Keep every line of the data below that has the string "middle" and present those lines.

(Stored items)

◆ ◆ ◆ ◆ ◆ ◆ ◆

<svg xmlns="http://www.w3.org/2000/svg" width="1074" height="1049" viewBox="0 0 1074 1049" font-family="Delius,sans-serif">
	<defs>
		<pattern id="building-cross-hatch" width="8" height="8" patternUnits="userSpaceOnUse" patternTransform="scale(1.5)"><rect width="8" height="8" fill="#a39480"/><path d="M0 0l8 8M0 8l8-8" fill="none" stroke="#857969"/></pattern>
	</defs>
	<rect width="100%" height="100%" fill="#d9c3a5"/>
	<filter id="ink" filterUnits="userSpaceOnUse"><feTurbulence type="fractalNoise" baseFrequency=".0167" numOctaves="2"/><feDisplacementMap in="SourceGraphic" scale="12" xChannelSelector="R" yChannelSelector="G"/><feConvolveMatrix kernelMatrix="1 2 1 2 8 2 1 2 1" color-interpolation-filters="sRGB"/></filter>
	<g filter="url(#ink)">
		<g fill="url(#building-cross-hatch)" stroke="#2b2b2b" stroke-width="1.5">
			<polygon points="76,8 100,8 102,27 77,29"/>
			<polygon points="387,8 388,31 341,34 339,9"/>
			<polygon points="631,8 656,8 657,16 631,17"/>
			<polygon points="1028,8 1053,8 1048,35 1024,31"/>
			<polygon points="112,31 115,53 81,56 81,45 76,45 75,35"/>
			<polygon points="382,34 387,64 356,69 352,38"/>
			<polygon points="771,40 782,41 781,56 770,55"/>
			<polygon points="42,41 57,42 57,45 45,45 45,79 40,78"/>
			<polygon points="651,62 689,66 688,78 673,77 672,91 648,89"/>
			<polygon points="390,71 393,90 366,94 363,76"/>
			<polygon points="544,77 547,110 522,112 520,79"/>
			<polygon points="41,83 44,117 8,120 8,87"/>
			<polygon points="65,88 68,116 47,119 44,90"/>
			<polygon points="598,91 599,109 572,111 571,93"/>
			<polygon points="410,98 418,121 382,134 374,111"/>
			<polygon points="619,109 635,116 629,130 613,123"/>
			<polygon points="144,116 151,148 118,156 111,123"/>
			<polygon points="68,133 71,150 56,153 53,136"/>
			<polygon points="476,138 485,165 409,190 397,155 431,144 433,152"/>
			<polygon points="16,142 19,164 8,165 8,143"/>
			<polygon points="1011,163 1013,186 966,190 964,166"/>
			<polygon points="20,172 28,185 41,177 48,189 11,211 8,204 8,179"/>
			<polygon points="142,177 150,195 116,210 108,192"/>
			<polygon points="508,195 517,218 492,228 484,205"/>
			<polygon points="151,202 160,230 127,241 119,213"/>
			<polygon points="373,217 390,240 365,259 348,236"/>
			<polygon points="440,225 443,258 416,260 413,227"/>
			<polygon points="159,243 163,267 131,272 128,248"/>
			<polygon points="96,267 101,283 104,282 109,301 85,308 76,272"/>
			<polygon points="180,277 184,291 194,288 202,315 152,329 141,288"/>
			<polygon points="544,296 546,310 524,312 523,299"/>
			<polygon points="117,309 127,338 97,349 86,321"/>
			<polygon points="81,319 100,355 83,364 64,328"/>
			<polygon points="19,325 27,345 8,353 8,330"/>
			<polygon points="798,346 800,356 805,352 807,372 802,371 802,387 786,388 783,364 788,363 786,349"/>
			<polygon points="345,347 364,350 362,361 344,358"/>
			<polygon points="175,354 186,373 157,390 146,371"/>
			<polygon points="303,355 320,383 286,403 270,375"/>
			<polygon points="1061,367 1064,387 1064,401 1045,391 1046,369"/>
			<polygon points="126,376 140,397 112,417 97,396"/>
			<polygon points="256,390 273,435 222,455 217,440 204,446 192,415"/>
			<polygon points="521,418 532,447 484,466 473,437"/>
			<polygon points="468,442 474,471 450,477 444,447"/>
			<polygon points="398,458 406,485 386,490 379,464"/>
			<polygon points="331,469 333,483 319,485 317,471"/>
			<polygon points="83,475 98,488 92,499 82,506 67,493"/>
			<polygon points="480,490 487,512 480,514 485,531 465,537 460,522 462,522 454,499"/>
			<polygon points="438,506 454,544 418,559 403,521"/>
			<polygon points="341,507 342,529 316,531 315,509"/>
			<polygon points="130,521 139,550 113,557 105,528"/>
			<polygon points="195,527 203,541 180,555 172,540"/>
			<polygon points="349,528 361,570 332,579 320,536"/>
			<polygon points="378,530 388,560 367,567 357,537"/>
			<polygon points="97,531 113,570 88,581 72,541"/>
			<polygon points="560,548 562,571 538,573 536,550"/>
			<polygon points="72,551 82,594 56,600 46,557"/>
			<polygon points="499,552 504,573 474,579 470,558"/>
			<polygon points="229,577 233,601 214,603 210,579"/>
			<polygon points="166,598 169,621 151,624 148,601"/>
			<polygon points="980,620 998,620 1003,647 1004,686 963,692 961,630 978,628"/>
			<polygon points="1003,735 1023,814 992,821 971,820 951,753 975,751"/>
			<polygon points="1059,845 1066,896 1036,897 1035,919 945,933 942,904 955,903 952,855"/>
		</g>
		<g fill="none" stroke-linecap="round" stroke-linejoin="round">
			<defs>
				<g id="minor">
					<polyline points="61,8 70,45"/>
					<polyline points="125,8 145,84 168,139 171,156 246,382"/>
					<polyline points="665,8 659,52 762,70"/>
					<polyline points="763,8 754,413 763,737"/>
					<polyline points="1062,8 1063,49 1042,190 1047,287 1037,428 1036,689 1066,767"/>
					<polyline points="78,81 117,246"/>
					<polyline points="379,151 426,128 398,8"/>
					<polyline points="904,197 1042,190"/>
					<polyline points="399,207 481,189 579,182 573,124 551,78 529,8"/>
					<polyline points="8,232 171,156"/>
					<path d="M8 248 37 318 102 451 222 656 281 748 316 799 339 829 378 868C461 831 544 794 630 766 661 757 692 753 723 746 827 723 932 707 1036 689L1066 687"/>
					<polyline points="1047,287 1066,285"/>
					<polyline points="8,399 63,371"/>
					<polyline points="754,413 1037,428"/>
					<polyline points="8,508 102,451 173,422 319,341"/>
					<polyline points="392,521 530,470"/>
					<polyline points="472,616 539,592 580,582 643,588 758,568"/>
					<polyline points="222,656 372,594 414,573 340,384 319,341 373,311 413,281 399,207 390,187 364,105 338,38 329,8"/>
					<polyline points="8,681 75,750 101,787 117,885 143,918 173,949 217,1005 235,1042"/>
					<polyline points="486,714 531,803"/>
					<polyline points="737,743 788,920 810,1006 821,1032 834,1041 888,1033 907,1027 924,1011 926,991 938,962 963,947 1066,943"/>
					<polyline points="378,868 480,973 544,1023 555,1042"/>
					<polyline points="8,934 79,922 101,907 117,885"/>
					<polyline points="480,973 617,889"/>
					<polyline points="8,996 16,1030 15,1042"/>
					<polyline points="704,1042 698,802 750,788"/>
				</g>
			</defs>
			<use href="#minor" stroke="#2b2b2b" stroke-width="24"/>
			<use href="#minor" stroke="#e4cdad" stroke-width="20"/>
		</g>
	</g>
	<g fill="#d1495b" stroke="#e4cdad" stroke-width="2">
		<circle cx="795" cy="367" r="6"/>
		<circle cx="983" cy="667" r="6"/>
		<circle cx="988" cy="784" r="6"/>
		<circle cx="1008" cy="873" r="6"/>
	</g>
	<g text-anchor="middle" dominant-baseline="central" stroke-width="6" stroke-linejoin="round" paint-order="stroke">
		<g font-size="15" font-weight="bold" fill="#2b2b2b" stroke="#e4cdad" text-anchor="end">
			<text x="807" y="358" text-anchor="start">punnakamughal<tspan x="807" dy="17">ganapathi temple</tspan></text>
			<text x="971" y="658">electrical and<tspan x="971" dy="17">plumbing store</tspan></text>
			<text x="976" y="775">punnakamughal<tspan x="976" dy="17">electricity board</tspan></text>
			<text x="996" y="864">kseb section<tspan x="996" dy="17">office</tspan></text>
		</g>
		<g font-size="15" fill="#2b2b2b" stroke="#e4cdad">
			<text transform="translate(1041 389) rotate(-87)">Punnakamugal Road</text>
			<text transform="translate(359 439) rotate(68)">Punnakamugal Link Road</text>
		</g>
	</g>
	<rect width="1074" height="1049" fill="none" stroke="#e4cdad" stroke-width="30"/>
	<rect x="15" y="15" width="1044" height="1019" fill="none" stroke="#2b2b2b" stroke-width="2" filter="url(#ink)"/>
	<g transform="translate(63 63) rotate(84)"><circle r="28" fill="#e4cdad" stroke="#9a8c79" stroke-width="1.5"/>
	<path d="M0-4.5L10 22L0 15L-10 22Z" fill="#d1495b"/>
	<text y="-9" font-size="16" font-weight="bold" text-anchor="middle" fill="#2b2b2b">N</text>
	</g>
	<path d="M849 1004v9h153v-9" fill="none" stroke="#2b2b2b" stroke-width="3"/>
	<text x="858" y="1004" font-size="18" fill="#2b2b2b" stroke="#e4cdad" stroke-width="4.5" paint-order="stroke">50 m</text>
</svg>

◆ ◆ ◆ ◆ ◆ ◆ ◆

* **TASK SOLUTION**:
	<g text-anchor="middle" dominant-baseline="central" stroke-width="6" stroke-linejoin="round" paint-order="stroke">
	<text y="-9" font-size="16" font-weight="bold" text-anchor="middle" fill="#2b2b2b">N</text>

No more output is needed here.